**Work request**. Omit all pictures and transcribe only the lines in the entries below that run from the line with "right elbow: (131, 328)" through the line with "right eye: (114, 83)".
'''
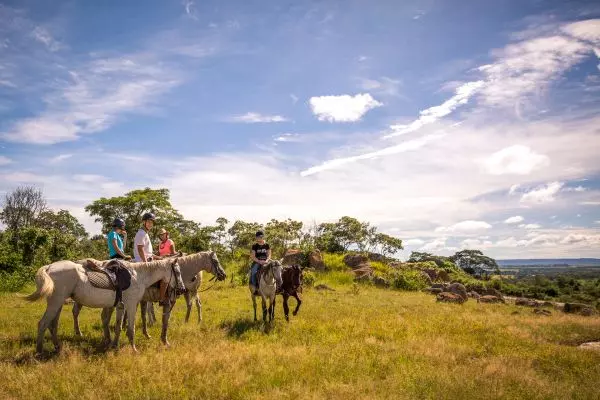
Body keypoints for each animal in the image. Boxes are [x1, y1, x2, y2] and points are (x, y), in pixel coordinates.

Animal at [25, 258, 184, 352]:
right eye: (177, 271)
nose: (182, 289)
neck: (138, 275)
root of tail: (49, 267)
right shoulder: (132, 305)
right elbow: (131, 328)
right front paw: (134, 349)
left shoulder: (121, 306)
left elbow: (119, 327)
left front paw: (114, 345)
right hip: (55, 303)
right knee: (43, 323)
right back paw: (39, 351)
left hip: (57, 304)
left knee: (53, 325)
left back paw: (57, 346)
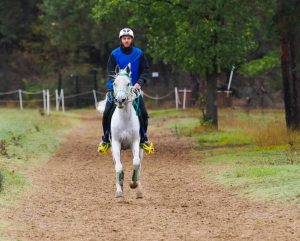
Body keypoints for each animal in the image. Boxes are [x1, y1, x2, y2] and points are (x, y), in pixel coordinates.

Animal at [110, 64, 144, 198]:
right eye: (114, 83)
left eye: (128, 83)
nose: (120, 100)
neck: (124, 118)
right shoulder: (115, 143)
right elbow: (119, 167)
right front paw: (119, 190)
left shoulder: (135, 142)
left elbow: (136, 163)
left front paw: (133, 184)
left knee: (139, 165)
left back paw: (139, 191)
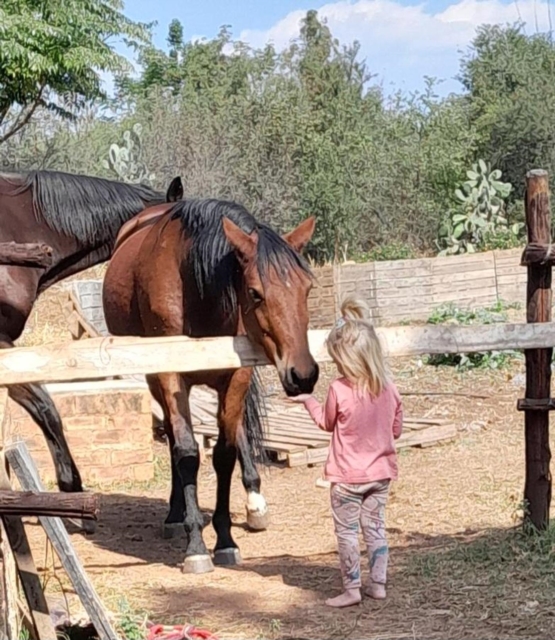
'''
**Task result**.
right elbow: (131, 328)
right front paw: (134, 349)
left shoulder: (121, 306)
left elbow: (119, 327)
left front paw: (114, 345)
right hip: (55, 303)
right knee: (43, 323)
right back paw: (39, 351)
left hip: (57, 304)
left knee: (53, 325)
left back paw: (57, 346)
Body keypoints for each animal in the image. Boxes are [x1, y1, x2, y2] and points are (x, y), in pixel coordinates.

Animal at [110, 64, 144, 198]:
right eye: (114, 83)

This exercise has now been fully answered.